Sure, You Can Go to Antarctica (but Here’s Why You Shouldn’t)
Photo: Matt Berger, Shutterstock

Over the past few years, a trip to Antarctica has gone from “rare and treacherous expedition” to “mainstream vacation.” However, as numerous sources have pointed out — see this New York Times report, or this 2014 John Oliver segment — the rise in tourism to Antarctica is a serious threat to the environment.

Still, when you search “reasons not to go to Antarctica,” you’ll find travel sites encouraging you to go, or sardonic travel bloggers pretending not to encourage you to go. Ecotourism is trendy, and besides, I understand the gut urge to visit the most remote continent on earth. However, the negative impact of human visitors to Antarctica may be even more grave than previously thought. Whether you’re an adventure-seeker booking your next thrill, or you’re planning an escape from the turmoil of your current continent, here’s why you should rethink your Antarctic voyage, according to science.

New research confirms negative impact of human visitors

Research published in Nature Communications this week finds that the areas surrounding research facilities and popular tourist sites have considerably above-average amounts of black carbon; the result of this is snow melting and shrinking even faster than with the existing backdrop of climate change threatening the area.

According to Science Alert, this research “confirms similar studies elsewhere around the role of black carbon emissions in accelerating ice and snow melt,” showing that the impact of human activity is “more pervasive and insidious” than they appear on a surface level. When human visits to Antarctica were extremely rare, it was more difficult to quantify their impact. Now, as Antarctica becomes a mainstream tourist destination, we can’t ignore the science: Our carbon footprint ruins everything.

Visitors only add pressure to a region that is already straining under the effects of climate change. As such, travel to the continent is limited thanks to the combined efforts of the Antarctic Treaty, IAATO, Antarctica tour operators, and Antarctic ambassadors. But if you already have your voyage planned, there are guidelines in place to make sure you minimise your environmental footprint.

How to minimise the impact of your Antarctica trip

In addition to the study published this week, there are numerous ways that tourism can threaten to Antarctica’s fragile ecosystems. Keep in mind the following site visitor guidelines set by the Antarctic Treaty parties in order to minimise your environmental footprint:

1) Do not use aircraft, vessels, small boats, or other means of transport in ways that disturb wildlife, either at sea or on land.

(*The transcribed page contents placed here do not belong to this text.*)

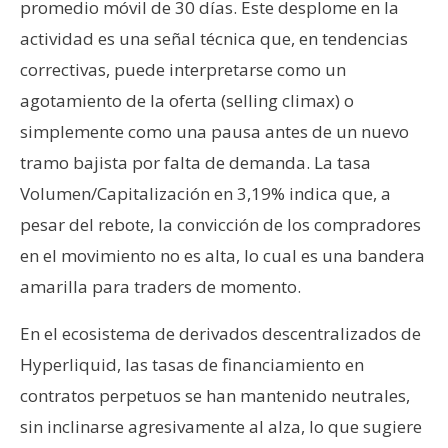
promedio móvil de 30 días. Este desplome en la
actividad es una señal técnica que, en tendencias
correctivas, puede interpretarse como un
agotamiento de la oferta (selling climax) o
simplemente como una pausa antes de un nuevo
tramo bajista por falta de demanda. La tasa
Volumen/Capitalización en 3,19% indica que, a
pesar del rebote, la convicción de los compradores
en el movimiento no es alta, lo cual es una bandera
amarilla para traders de momento.
En el ecosistema de derivados descentralizados de
Hyperliquid, las tasas de financiamiento en
contratos perpetuos se han mantenido neutrales,
sin inclinarse agresivamente al alza, lo que sugiere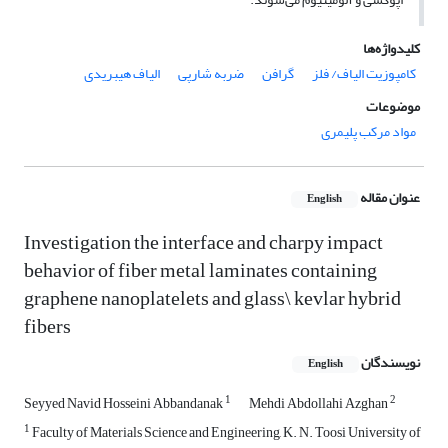
کلیدواژه‌ها
کامپوزیت الیاف/ فلز
گرافن
ضربه شارپی
الیاف هیبریدی
موضوعات
مواد مرکب پلیمری
عنوان مقاله
English
Investigation the interface and charpy impact
behavior of fiber metal laminates containing
graphene nanoplatelets and glass\ kevlar hybrid
fibers
نویسندگان
English
1
2
Seyyed Navid Hosseini Abbandanak
Mehdi Abdollahi Azghan
1
Faculty of Materials Science and Engineering, K. N. Toosi University of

2) Do not feed, touch, or handle birds or seals, or approach or photograph them in ways that cause them to alter their behaviour.

3) Do not damage plants, for example by walking, driving, or landing on extensive moss beds or lichen-covered scree slopes.

4) Do not use guns or explosives. Keep noise to the minimum to avoid frightening wildlife.

5) Do not bring non-native plants or animals into the Antarctic (e.g. live poultry, pet dogs and cats, house plants).

The bottom line about the South Pole

Believe me, I get the desire to travel to Antarctica; there’s the indescribable beauty of the landscape, the combination of both thrill and solitude, and the ability to say you’ve been to the most remote places on the planet. Plus, you could argue that travel of any kind has a disruptive, carbon-emitting impact — especially when that travel involves a large plane or boat. But at least other travel destinations have a local economy that benefits from your tourism. This is not the case for Antarctica. As travel to the continent becomes increasingly accessible, the threat to Antarctica’s fragile ecosystems becomes harder to justify at all.

In the meantime, I recommend you scratch that Antarctic itch by watching this Our Planet episode from Netflixthis “Storming Antarctica” episode from Natural Geographic, or maybe even a “Best Antarctic Animal Moments” compilation from the BBC.